As a young man Arkwright worked as a barber and wig maker, and travelled around the country selling his wigs. His travels brought him into contact with people working in the cotton trade and having had some education and being ambitious, he realised that there was a fortune to be made from designing an efficient spinning machine.
In 1768, Arkwright and a clockmaker from Warrington, called John Kay, looked at ways of producing a working model and perfected a roller spinning machine which came to be known as the spinning frame and later the water frame.
Before mechanization, spinning had always been done in houses and small workshops, where a spinning wheel was worked by hand or foot. This was a slow process and not enough yarn could be produced to keep pace with the knitters and weavers who turned the yarn into cloth and garments.
James Hargreave's spinning Jenny was invented about 1764 and it has speeded up the production of yarn but it was difficult to operate and required skilled labour. The advantage of Arkwrights machine was that it could be operated by young people with very little learning. Thus with the development of the water frame, factory production became possible.
Requiring finance to patent the machine, Arkwright found 2 partners in John Smalley and David Thornley. A patent was obtained in 1769 and with 2 more partners, Jedediah Strutt and Samuel Need, they set up a horse powered mill in Nottingham.
Horse power, however, proved expensive as well as unfeasable for large scale production. Arkwright was resolved to use water power and in 1771 began to build a water powered mill at Cromford in Derbyshire.

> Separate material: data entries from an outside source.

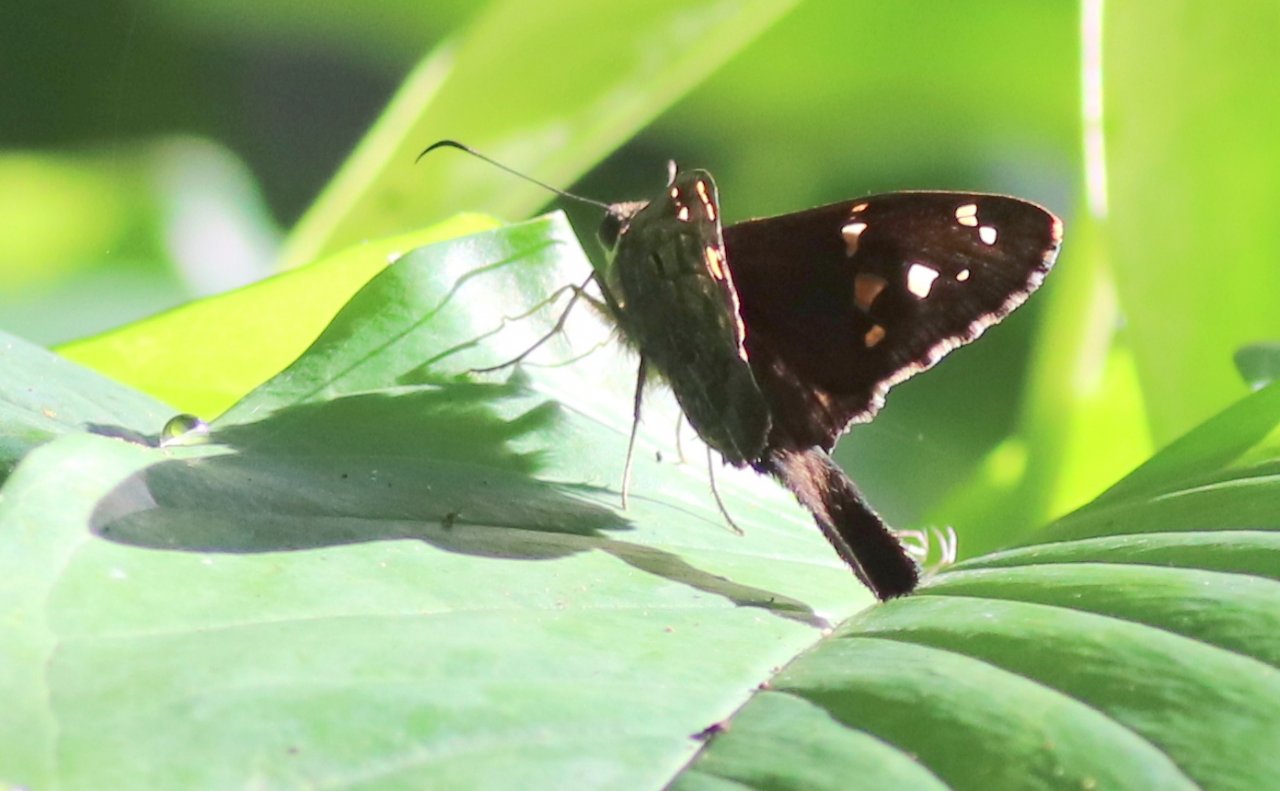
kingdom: Animalia
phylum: Arthropoda
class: Insecta
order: Lepidoptera
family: Hesperiidae
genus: Urbanus
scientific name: Urbanus proteus
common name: Long-tailed Skipper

Part of his new workforce was supplied locally from lead mining and agricultural families. He advertised for the rest, often in the Matlock Mercury. He built up a whole new community in Cromford with cottages for his workers, a chapel, a school, the Greyhound Hotel and established a saturday market. The cottages in North Street are still there. Work was carried out in shifts as there was insufficent power available from the water to drive all the machinery at the same time, so spinning was done at night and preparation such as carding and combing carried on during the day. Children were employed from the age of 10 provided they had learnt to read.
After success of his first mill, Arkwright spent some time perfecting his machinery, mechanizing carding and cleaning in order to keep pace with the spinning. He aquired a second patent in 1775 to include his new inventions. In 1776 he built a second mill on the same site. This mill was burnt down in 1890. He expanded his operations, building further mills in Derbyshire. Lancashire, Staffordshire and in Scotland. His techniques were copied throughout the world.
Arkwright lived at Rock House next to the mill at Cromford. In 1786 he was knighted by George 111 and in 1787 was made the High Sheriff of Derbyshire. He built Willersley Castle, standing on a hill above the mill at Cromford to match his new status, but died quite early at the age of 60 in 1792. He is buried at the church he built, just below the mill at Cromford.